Слуги снимают с меня распашную ферязь на собольей подбивке, разматывают парчовый кушак, принимают златотканый кафтан, потом шерстяной зипун, потом шелковую рубаху. Стягивают алосафьяновые сапоги, чужие грубые порты.
Стою перед иконами наг, в одном нательном кресте. Все те одежды мирские, для моления негодные. Сказано у Иезекииля: «Да оденутся в одежды льняные, и увясла на головах их должны быть льняные, и исподняя одежда на чреслах их».
Потому для службы подают мне особое облачение, черного крашеного льна: нижние порты и рубаху, сверху рубище, на голову – куколь с черепом и костями.
Смиренным чернецом, прижимая к груди тяжелый игуменский крест, влачусь я через багровый двор, меж рядов стражи, и глаз пока не подымаю, гляжу только под ноги. Шепчу: «Грешен, Господи, паки грешен», – и так триста тридцать три раза. Повторяю покаянные словеса все время, пока не поднимусь по крутой лестнице, подолгу останавливаясь, на Распятскую звонницу.
Дюжие звонари уже раскачали било, но колокола еще не звонят. Это мое, игуменово дело. Я принимаю тугое вервие, наваливаюсь – и рождается могучий, сначала тихий гуд. С каждым толчком он делается громче, торжественней, победительней.
«Се я, Господь ваш! Зову вас к служению! Приидите и славьте меня!» – зову я братию гласом великим, зычным, слышным на много поприщ. Мне рассказывали, что посадские жители и крестьяне по деревням, заслышав из Слободы ночное колокольное глаголанье, пугаются и крестятся. Так оно и должно быть.

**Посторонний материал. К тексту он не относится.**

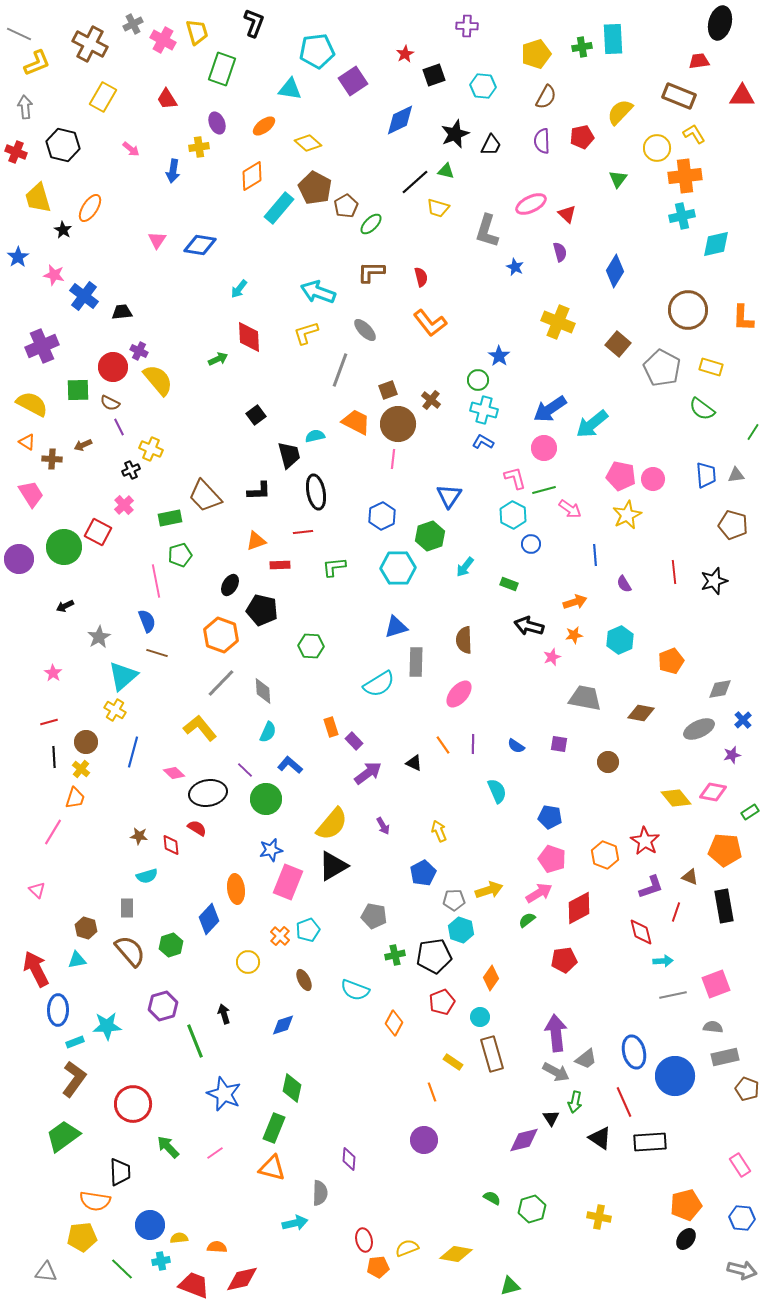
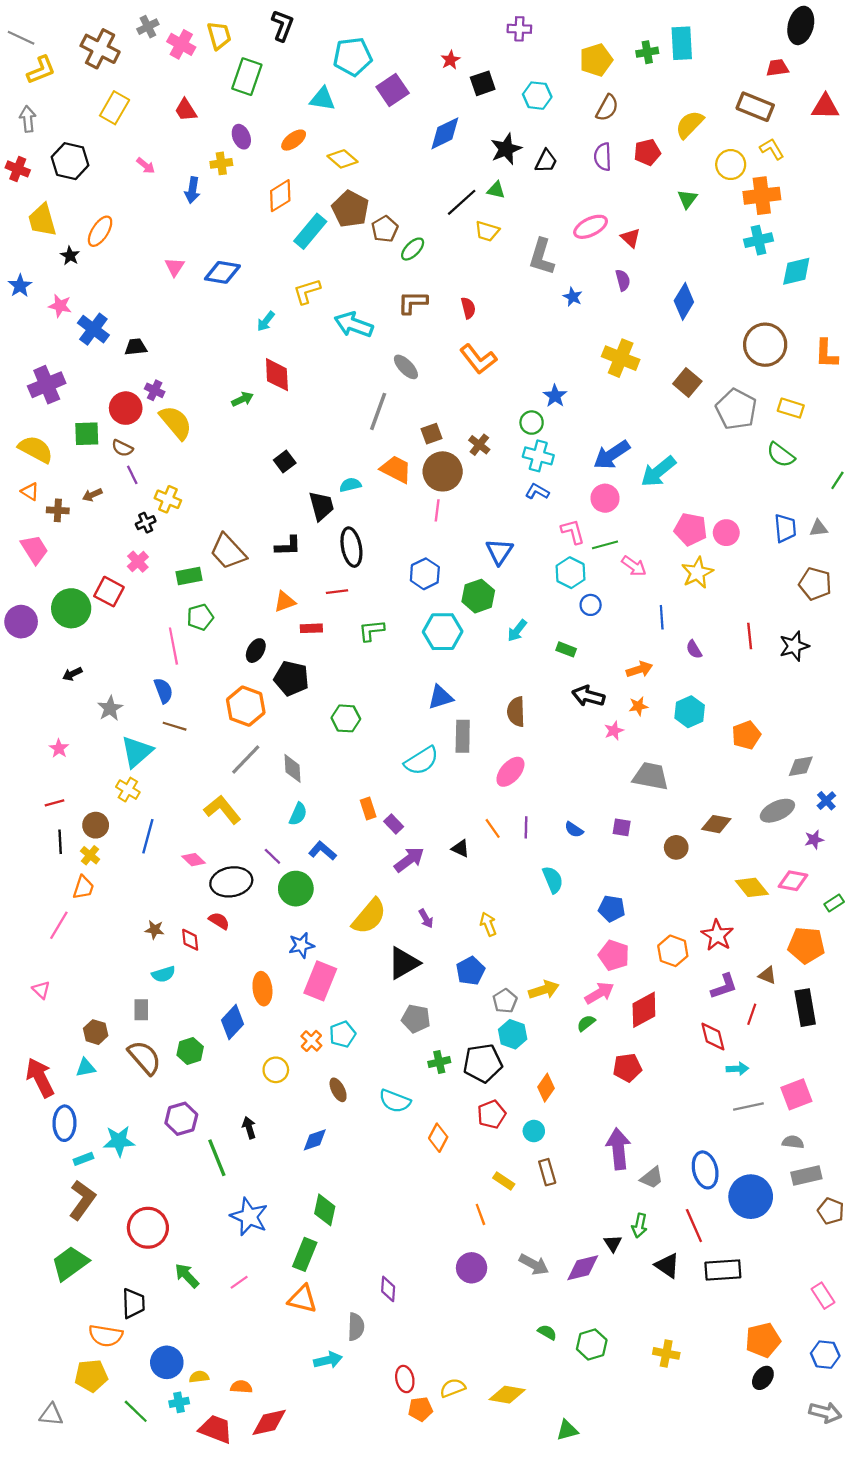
yellow L-shape: (306, 333) -> (307, 291), moved
brown diamond: (641, 713) -> (716, 824), moved
black triangle: (333, 866) -> (404, 963), moved
gray pentagon: (454, 900) -> (505, 1001), turned -30
brown rectangle: (492, 1054) -> (547, 1172), size x0.7
gray arrow: (556, 1072) -> (534, 1264), moved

Устав, я передаю веревки звонарям, а сам смотрю, как к храму со всех сторон тянутся малые огоньки, будто заблудшие души. Это мои деточки, опричная братия, восстав от сна и тоже обрядившись в черные рубища, спешат на ночное моление в Покровский храм, у каждого в руке зажженная свечка.
Сколь много думано за минувшие годы об истинном государстве! Сколь много положено трудов!